Filed as a separate issue as per this comment on #1248916: [re|ab]use nonbinary directional relations for 1:n.
Use case: media playlists. A particular track can appear in more than one playlist but would not have a universal weight that dictated its order in each playlist. The 'weight' of a media item in a given playlist is a direct attribute of its relationship to (membership of) the playlist and so that value ought to be stored within the relationship, not the media item node, nor the playlist node.
davidwatson has expressed doubts that I also had about using the value of r_index for this purpose. In the proposal for 1:n described in the above issue, r_index 0 would designate the source and any other value of r_index would mean that the linked-to entity is a target (in a directional relationship). It does indeed seem cleaner to use a separate method to track ordering/weighting of items within a relationship. But that on the other hand means more work!
Comments
Comment #1
alexiswatson commentedAhh, I see what you're driving at now. Thanks for the clarification!
Given this use case, I'm honestly not sure where to put that information. I do agree for certain that this information shouldn't be stored as part of the parent or child nodes either way, because it has no meaning outside of the context of the relation and isn't necessarily global. r_index does seem the easiest way to do this, but I can't help but wonder if there's a cleaner way.

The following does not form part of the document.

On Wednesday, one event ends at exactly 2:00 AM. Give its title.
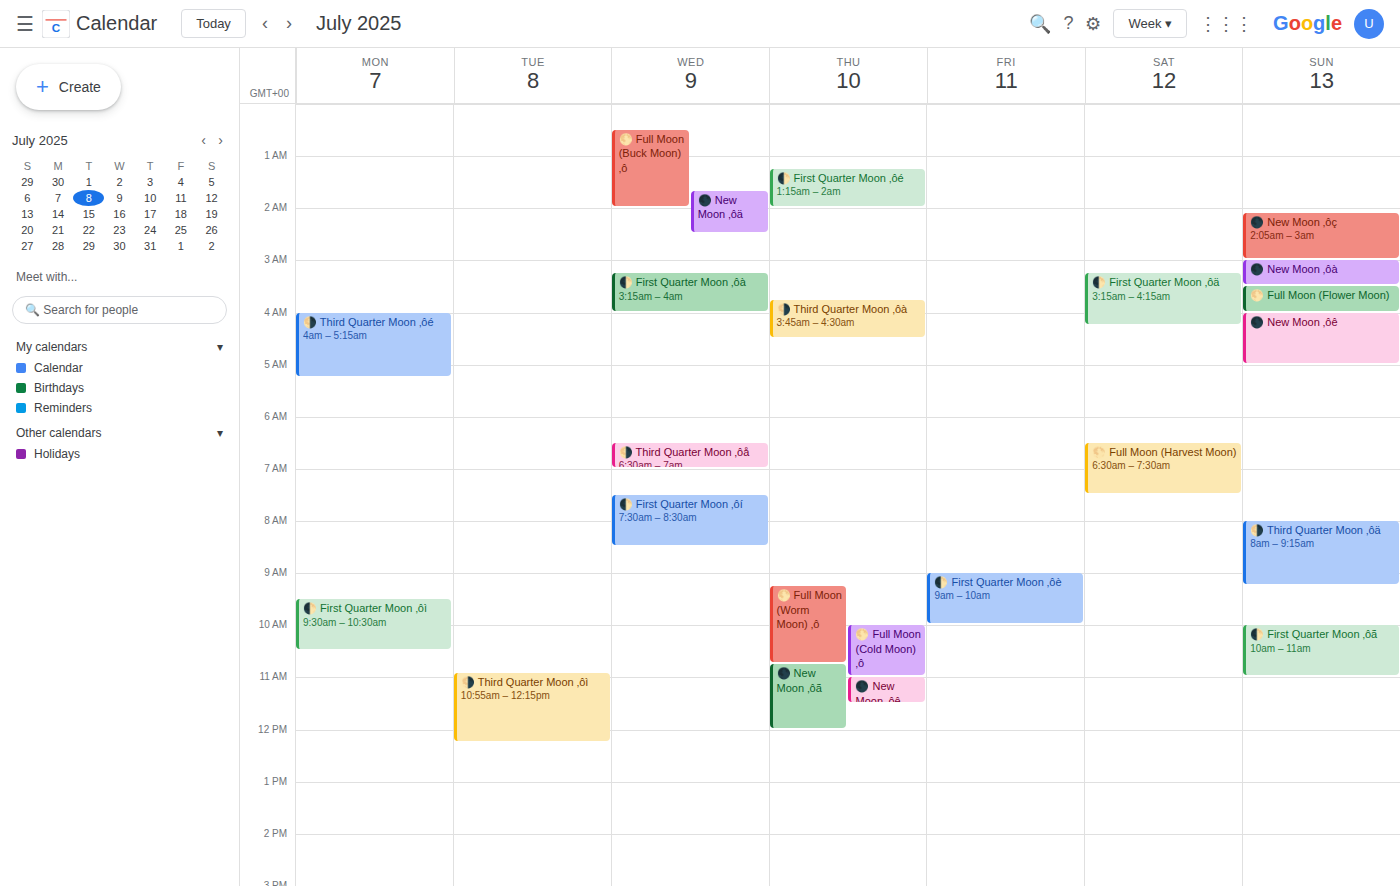
"🌕 Full Moon (Buck Moon) ‚ô"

In any event, it seems like #1248916: [re|ab]use nonbinary directional relations for 1:n needs to be tackled first, wouldn't it?
Comment #2
martin_qYes to all of the above!
Comment #3
alexiswatson commentedMarking as postponed, then, at least until we nail nonbinary directional relations. :]
Comment #4
naught101 commentedThis issue is directionality agnostic
#1304196: How should we do weighted Relations?